== DONNÉES FOURNIES ==

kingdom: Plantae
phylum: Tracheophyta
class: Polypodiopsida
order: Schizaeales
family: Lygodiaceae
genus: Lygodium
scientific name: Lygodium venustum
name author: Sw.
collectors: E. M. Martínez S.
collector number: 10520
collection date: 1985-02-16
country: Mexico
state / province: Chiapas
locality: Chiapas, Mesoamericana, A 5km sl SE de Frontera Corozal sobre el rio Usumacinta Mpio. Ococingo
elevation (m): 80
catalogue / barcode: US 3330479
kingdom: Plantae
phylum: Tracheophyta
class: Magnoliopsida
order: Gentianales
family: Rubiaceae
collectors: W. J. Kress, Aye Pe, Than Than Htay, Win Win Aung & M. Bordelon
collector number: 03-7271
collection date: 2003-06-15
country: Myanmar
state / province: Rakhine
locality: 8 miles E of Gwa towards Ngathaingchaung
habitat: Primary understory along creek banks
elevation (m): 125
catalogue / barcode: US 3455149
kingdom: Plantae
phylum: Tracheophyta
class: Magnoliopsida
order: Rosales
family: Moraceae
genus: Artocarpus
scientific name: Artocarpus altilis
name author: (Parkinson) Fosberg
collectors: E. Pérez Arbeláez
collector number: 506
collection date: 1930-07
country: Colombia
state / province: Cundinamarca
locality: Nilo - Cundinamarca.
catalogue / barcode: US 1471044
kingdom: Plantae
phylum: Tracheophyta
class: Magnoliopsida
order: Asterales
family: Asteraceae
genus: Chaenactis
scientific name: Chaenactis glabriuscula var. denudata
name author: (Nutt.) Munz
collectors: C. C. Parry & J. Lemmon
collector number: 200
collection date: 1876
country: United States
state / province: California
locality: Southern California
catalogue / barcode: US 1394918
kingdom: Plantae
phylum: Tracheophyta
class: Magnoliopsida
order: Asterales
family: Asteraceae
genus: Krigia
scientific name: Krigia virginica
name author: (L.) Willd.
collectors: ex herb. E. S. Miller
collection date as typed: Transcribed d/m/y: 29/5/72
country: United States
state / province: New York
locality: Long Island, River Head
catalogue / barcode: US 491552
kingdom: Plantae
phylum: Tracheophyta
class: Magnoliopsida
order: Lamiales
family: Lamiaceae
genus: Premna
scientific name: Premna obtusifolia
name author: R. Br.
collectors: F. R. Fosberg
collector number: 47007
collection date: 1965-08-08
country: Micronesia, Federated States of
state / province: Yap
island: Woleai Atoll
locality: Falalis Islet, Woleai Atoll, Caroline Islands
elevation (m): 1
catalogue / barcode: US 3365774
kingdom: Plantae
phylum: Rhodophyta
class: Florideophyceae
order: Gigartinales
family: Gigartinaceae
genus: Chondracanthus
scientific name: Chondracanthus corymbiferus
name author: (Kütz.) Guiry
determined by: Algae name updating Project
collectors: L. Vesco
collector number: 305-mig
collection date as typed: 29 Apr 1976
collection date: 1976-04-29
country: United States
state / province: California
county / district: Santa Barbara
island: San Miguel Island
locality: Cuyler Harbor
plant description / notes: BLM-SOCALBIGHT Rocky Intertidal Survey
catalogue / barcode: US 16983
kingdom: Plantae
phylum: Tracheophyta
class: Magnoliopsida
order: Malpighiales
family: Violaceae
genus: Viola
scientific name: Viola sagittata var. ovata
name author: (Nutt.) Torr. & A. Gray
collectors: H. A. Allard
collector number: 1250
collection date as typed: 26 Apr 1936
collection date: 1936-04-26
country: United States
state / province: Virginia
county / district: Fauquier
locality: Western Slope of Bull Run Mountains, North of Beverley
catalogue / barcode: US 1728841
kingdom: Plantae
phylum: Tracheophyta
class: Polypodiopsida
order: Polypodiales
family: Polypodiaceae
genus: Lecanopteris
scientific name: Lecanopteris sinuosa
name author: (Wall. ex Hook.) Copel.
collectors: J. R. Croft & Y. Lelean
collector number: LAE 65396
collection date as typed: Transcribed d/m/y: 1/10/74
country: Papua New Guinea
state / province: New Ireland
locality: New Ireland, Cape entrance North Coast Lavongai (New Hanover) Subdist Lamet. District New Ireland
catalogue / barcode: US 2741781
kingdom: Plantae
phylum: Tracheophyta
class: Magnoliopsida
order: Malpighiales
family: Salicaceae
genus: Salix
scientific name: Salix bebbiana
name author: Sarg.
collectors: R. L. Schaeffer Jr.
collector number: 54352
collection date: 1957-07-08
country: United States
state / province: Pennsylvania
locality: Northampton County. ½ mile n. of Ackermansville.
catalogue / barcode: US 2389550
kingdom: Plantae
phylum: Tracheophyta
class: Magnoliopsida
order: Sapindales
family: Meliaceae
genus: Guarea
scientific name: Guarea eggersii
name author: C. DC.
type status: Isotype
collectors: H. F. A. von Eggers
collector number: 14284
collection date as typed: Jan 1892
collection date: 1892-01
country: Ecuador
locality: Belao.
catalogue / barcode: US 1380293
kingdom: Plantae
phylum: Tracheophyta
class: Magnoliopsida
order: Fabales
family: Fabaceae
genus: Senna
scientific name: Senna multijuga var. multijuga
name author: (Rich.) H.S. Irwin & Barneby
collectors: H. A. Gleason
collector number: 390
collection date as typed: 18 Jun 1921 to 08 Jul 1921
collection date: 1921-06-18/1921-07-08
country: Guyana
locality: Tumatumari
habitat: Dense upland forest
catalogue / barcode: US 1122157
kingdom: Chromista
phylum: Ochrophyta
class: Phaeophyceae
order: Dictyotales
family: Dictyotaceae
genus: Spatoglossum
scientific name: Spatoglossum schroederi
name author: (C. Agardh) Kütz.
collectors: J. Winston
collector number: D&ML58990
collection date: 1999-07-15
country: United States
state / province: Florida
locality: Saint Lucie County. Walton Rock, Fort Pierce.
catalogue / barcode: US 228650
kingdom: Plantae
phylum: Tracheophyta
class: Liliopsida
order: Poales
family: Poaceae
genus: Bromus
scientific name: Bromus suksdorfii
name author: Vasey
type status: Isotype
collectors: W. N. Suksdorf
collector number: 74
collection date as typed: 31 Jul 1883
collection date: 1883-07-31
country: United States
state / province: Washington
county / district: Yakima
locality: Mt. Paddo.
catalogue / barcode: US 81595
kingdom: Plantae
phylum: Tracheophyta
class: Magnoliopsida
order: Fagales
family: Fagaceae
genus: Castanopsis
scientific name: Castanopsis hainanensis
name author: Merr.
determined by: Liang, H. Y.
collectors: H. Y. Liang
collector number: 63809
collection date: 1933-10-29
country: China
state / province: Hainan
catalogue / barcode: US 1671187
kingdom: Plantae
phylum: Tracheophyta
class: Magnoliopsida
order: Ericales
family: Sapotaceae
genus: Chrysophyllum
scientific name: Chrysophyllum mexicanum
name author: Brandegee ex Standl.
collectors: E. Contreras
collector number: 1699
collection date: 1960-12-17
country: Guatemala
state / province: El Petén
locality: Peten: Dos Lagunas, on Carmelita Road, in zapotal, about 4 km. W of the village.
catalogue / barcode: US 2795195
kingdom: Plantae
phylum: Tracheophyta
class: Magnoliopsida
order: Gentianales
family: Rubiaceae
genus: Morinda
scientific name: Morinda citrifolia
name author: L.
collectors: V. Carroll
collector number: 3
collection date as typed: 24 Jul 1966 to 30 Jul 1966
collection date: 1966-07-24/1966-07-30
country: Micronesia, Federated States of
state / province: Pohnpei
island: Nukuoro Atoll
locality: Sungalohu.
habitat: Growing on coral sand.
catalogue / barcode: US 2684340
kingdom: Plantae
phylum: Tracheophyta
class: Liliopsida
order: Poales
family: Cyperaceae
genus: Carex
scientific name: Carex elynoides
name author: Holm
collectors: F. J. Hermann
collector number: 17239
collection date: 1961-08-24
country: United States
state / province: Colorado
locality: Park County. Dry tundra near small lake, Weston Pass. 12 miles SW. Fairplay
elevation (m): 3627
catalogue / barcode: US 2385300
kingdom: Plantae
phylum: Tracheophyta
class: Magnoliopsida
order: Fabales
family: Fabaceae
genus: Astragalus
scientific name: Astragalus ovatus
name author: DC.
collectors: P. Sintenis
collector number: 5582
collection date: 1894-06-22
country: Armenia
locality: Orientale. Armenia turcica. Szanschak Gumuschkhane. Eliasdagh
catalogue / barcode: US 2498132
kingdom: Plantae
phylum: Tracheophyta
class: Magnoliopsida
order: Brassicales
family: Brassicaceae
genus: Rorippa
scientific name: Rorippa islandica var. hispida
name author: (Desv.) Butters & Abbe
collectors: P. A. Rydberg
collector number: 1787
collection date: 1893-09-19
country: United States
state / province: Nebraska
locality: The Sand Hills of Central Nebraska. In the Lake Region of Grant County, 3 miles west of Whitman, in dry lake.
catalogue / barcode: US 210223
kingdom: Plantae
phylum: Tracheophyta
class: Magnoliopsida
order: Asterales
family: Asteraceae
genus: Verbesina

===

▸ **TRAVAIL DEMANDÉ**:
Recopiez telles quelles les lignes du matériau, de celle qui contient « catalogue / barcode: US 16983 » jusqu'à celle qui contient « name author: Sarg. », ces deux lignes comprises.

▸ **RÉPONSE**:
catalogue / barcode: US 16983
kingdom: Plantae
phylum: Tracheophyta
class: Magnoliopsida
order: Malpighiales
family: Violaceae
genus: Viola
scientific name: Viola sagittata var. ovata
name author: (Nutt.) Torr. & A. Gray
collectors: H. A. Allard
collector number: 1250
collection date as typed: 26 Apr 1936
collection date: 1936-04-26
country: United States
state / province: Virginia
county / district: Fauquier
locality: Western Slope of Bull Run Mountains, North of Beverley
catalogue / barcode: US 1728841
kingdom: Plantae
phylum: Tracheophyta
class: Polypodiopsida
order: Polypodiales
family: Polypodiaceae
genus: Lecanopteris
scientific name: Lecanopteris sinuosa
name author: (Wall. ex Hook.) Copel.
collectors: J. R. Croft & Y. Lelean
collector number: LAE 65396
collection date as typed: Transcribed d/m/y: 1/10/74
country: Papua New Guinea
state / province: New Ireland
locality: New Ireland, Cape entrance North Coast Lavongai (New Hanover) Subdist Lamet. District New Ireland
catalogue / barcode: US 2741781
kingdom: Plantae
phylum: Tracheophyta
class: Magnoliopsida
order: Malpighiales
family: Salicaceae
genus: Salix
scientific name: Salix bebbiana
name author: Sarg.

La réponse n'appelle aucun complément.